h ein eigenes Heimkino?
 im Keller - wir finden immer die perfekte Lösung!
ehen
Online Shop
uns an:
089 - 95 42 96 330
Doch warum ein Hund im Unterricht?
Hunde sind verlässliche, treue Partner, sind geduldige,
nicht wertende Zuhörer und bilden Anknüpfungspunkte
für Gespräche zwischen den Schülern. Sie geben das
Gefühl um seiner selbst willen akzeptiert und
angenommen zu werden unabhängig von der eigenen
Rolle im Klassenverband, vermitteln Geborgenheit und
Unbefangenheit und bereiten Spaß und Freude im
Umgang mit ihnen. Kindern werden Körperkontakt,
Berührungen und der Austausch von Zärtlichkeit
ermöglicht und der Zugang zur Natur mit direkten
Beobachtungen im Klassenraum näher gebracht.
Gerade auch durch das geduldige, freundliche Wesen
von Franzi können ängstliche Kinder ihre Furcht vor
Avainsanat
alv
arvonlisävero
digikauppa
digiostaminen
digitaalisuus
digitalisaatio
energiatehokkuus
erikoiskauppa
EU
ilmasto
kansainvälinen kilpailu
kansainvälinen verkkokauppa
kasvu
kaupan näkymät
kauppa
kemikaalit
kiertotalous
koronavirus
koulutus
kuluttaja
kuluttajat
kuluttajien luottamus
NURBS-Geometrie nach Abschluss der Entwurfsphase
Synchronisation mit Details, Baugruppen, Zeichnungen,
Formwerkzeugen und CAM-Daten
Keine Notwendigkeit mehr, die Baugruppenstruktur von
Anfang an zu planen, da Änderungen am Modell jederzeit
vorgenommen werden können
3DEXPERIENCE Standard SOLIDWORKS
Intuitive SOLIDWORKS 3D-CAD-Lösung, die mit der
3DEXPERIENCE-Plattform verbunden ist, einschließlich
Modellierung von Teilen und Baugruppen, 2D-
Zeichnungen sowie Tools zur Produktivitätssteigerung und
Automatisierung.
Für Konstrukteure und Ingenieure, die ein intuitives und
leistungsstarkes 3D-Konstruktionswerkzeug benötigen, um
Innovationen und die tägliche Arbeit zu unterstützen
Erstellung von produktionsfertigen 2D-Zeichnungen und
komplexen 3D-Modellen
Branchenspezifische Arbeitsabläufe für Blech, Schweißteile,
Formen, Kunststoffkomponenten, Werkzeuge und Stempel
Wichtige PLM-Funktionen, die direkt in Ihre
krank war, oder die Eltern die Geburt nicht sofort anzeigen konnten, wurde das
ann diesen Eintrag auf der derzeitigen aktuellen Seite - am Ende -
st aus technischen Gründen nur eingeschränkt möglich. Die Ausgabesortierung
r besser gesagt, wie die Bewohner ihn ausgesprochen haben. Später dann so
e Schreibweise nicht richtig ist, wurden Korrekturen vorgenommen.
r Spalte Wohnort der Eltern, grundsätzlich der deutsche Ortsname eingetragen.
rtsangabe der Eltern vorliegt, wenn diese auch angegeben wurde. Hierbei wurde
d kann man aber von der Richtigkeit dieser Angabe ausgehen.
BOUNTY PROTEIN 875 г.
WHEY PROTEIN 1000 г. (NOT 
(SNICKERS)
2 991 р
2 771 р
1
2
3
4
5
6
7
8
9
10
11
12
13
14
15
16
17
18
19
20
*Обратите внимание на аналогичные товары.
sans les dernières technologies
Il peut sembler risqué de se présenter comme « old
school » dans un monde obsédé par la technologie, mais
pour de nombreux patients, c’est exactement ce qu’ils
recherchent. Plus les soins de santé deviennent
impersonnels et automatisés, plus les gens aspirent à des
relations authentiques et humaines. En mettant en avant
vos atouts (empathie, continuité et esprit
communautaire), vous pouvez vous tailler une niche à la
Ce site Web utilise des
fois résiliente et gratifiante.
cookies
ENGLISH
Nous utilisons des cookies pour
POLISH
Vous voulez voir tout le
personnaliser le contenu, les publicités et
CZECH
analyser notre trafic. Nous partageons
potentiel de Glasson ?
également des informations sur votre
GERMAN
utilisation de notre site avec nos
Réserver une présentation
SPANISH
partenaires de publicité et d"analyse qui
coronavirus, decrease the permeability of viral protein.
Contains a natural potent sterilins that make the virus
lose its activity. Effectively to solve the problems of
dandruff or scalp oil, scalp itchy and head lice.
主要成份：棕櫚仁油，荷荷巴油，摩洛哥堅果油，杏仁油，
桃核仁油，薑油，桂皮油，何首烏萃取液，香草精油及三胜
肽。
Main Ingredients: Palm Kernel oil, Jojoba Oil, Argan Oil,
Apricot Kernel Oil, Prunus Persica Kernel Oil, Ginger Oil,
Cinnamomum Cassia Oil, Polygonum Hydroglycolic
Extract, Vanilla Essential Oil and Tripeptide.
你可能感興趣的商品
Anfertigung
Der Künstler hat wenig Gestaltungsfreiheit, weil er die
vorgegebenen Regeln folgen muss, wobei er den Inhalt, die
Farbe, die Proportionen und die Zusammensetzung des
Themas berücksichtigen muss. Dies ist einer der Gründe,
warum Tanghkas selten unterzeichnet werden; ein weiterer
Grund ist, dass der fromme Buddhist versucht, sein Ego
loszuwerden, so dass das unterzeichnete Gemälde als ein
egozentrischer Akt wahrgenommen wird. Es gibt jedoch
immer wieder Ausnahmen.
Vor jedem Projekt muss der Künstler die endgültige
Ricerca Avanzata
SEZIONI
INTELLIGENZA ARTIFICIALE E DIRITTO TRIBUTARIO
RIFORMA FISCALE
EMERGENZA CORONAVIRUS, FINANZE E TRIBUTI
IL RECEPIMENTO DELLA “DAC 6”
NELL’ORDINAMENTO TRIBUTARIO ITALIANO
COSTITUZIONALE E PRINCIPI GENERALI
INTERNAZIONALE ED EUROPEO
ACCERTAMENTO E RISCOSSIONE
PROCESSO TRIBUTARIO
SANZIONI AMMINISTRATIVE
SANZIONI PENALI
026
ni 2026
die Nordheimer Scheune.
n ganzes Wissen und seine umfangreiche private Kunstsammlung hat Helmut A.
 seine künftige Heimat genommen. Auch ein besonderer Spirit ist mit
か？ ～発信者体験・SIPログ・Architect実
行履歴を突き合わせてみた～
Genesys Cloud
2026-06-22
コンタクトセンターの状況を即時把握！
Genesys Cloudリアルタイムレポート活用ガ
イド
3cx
·····
**Task**.
Going through the listing, tally each line that contains "Lösung", then state the total with no other text.

**Exercise response**.
2